Copy every one of the following lines word for word, omitting the pictures.

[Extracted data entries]
===============

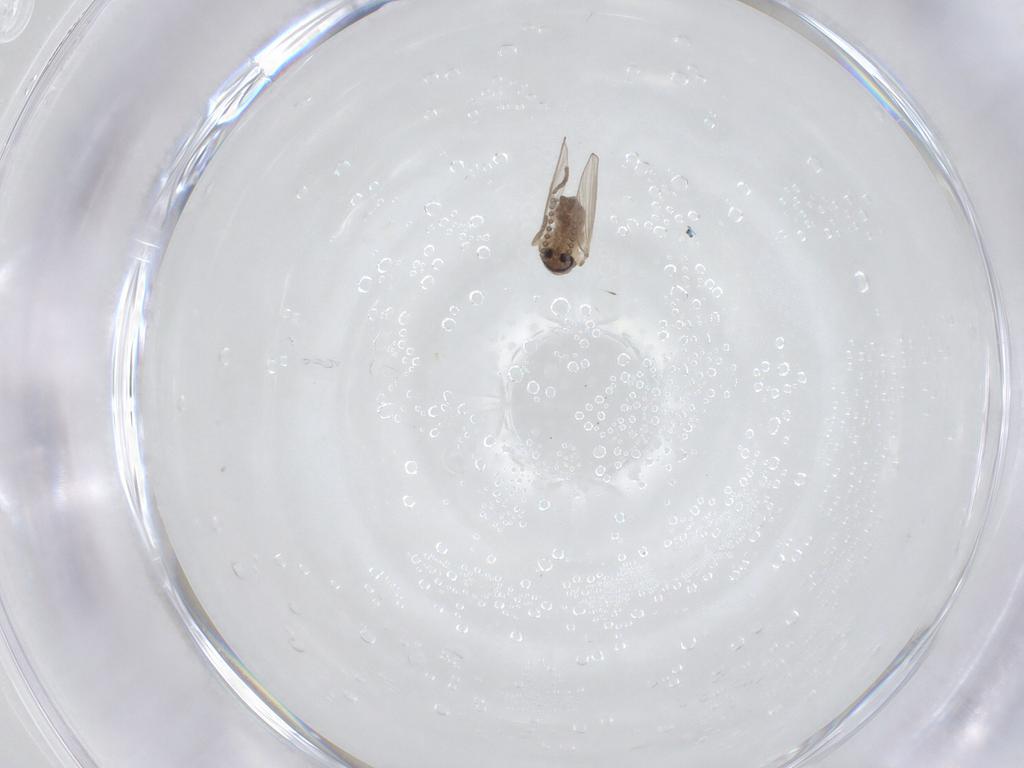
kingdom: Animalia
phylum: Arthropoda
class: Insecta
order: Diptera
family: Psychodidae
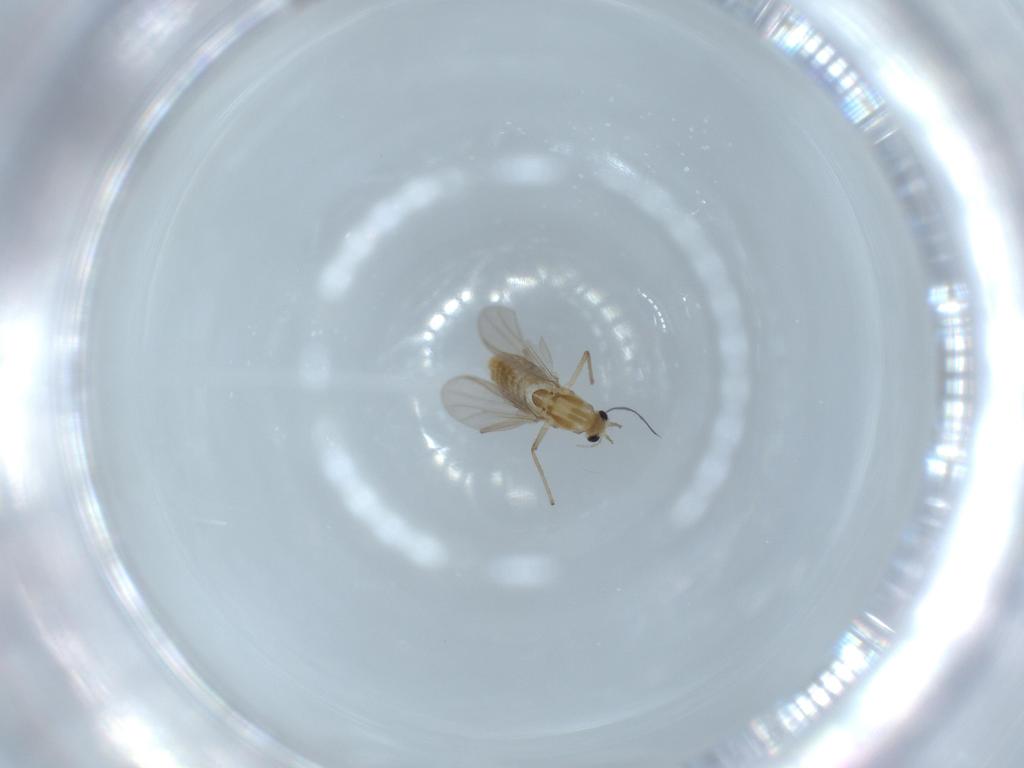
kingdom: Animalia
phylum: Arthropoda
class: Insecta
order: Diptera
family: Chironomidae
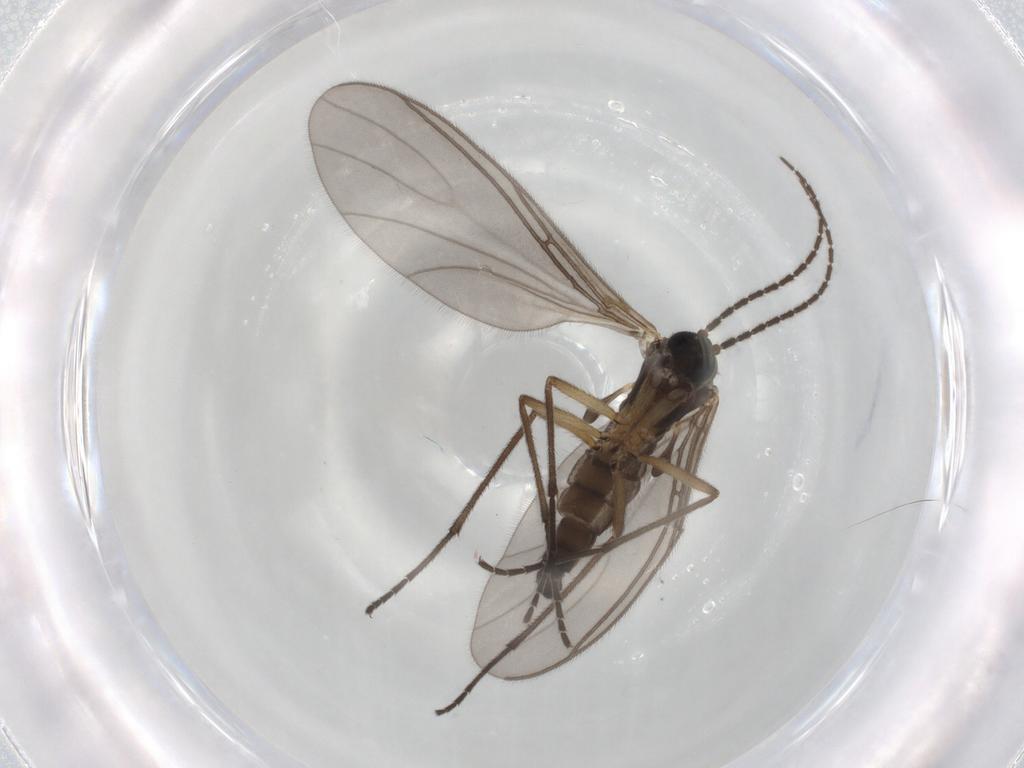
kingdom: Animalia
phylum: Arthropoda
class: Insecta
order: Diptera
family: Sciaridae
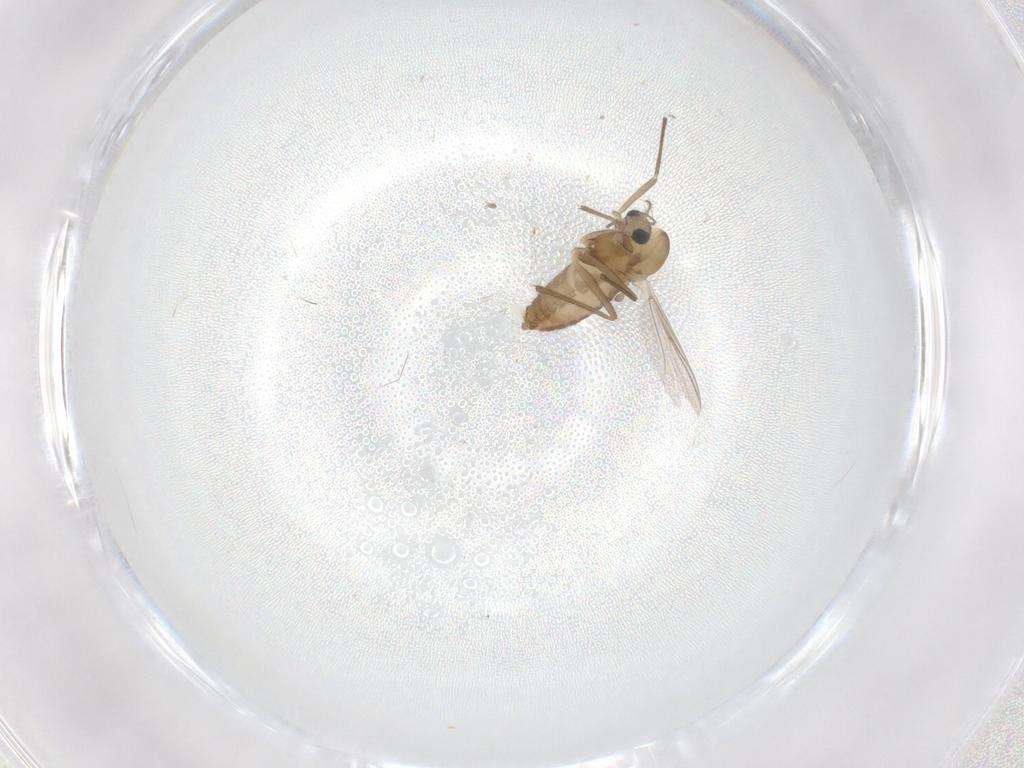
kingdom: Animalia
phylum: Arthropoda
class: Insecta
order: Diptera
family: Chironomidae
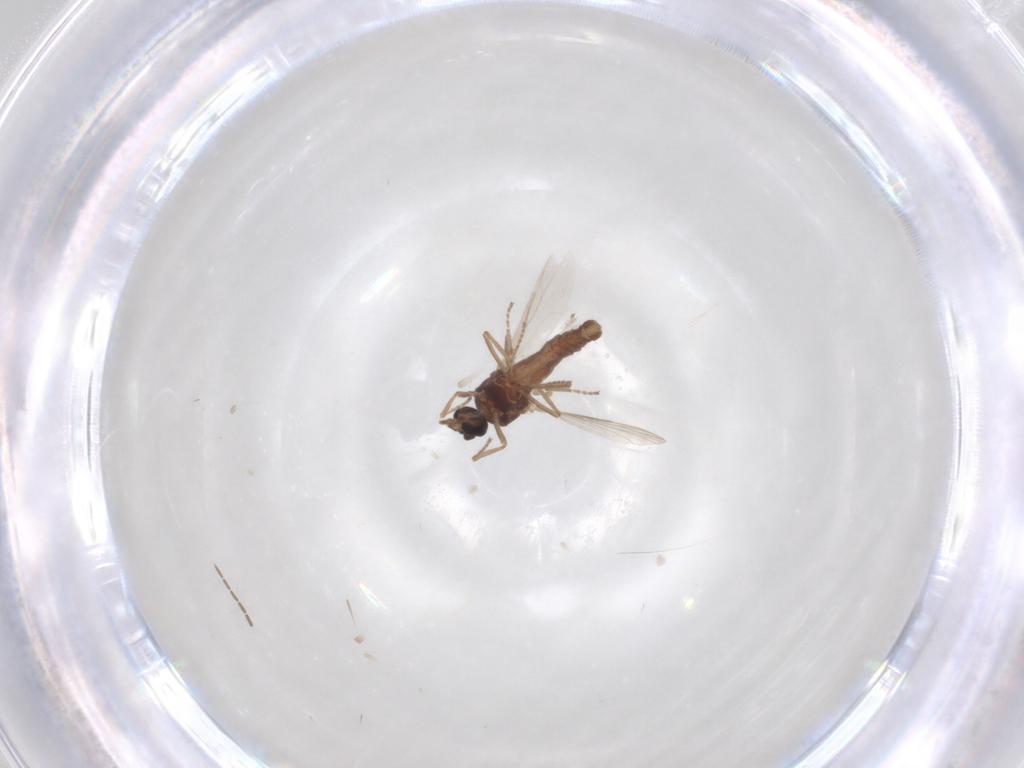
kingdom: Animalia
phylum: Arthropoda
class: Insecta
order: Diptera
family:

===============

[Solution to this problem]
kingdom: Animalia
phylum: Arthropoda
class: Insecta
order: Diptera
family: Psychodidae
kingdom: Animalia
phylum: Arthropoda
class: Insecta
order: Diptera
family: Chironomidae
kingdom: Animalia
phylum: Arthropoda
class: Insecta
order: Diptera
family: Sciaridae
kingdom: Animalia
phylum: Arthropoda
class: Insecta
order: Diptera
family: Chironomidae
kingdom: Animalia
phylum: Arthropoda
class: Insecta
order: Diptera
family:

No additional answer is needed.